▶ Task directions:
Continue the biography of Gaelic footballer John Heslin below, picking up right after its final sentence.

— Begin Page —

John Heslin (born 27 June 1992) is a Gaelic footballer who plays for the Westmeath county team and Australian rules footballer for the Irish Warriors. Heslin was drafted by Australian Football League club Richmond in 2011, with Pick #90 of the Rookie Draft, but left after just three months, without playing a single game.

Playing career

Gaelic football
The St Loman's clubman represented University College Dublin in the Sigerson Cup and Westmeath at all levels and starred as Westmeath reached the Leinster Under-21 Football Championship final. He also played in two games of the 2011 All-Ireland Senior Football Championship and went on to become a permanent fixture in the Westmeath team.

He was a playing member of the team when Westmeath won the 2019 National Football League Division 3 league title by a goal against Laois at Croke Park.

— End Page —
— Begin Recorded information —

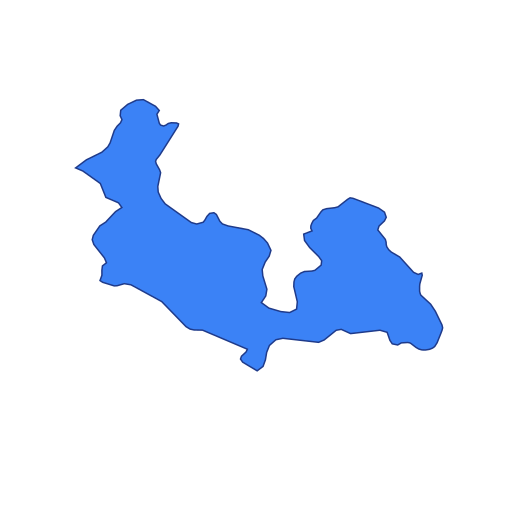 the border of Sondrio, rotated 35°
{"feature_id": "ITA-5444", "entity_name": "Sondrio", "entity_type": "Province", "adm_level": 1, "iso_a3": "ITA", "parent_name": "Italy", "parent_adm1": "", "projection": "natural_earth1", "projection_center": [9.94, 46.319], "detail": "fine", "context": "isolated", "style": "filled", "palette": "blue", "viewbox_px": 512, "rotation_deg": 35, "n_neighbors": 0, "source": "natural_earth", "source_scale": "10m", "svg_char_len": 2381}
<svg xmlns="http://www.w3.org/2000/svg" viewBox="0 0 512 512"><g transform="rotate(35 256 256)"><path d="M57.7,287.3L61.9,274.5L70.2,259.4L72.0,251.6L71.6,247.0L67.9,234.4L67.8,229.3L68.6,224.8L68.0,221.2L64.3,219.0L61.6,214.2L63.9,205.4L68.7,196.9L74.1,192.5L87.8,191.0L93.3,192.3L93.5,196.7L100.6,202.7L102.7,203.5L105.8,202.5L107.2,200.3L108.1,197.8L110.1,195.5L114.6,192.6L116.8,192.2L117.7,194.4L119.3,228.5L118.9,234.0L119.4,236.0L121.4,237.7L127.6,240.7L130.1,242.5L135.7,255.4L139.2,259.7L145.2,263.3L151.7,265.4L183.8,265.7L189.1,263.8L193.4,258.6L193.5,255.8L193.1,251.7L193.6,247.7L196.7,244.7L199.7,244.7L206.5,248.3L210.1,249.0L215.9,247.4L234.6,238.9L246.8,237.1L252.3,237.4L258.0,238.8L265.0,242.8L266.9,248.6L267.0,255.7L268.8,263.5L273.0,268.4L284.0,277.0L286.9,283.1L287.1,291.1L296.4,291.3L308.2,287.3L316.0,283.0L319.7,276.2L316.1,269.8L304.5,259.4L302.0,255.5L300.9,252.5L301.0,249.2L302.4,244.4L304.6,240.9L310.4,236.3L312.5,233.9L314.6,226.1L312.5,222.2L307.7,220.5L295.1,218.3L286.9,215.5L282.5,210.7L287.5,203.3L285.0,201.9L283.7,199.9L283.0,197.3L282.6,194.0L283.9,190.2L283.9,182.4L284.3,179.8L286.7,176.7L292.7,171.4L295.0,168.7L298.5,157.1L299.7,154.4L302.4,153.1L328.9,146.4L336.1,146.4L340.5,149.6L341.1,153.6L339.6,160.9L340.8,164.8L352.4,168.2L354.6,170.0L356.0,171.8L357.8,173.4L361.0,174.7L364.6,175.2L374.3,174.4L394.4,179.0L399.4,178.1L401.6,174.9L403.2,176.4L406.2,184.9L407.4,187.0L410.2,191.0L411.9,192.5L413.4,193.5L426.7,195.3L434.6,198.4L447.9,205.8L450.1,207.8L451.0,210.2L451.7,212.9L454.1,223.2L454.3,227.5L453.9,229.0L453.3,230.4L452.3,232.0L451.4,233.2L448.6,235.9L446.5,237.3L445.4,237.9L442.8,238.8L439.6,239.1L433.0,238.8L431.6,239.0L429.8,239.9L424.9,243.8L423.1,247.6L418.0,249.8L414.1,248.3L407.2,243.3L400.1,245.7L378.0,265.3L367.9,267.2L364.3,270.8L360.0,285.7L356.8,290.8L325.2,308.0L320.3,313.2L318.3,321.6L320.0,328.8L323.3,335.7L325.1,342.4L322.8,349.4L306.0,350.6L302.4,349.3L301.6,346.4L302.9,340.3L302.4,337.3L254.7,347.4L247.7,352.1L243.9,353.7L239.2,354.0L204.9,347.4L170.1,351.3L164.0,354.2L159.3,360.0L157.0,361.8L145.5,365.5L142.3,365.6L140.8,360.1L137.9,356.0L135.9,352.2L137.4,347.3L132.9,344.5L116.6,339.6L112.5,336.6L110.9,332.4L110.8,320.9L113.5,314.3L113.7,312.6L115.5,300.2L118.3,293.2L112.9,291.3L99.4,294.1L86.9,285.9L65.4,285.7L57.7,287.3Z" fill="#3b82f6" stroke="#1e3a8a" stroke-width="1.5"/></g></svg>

— End Recorded information —

▶ Output of the exercise:
In the 2022 Tailteann Cup Final he overtook Dessie Dolan as Westmeath's all-time championship top scorer.

Australian football
Heslin represented the Ireland national Australian rules football team, that won the 2011 Australian Football International Cup and kicked four goals in the tournament.

Richmond Football Club
Heslin joined the Tigers as a rookie in the 2012 Pre-season Draft. After only three months on the Tigers' rookie list, homesickness proved too much for the St Loman's clubman, and he resumed his inter-county career with Westmeath.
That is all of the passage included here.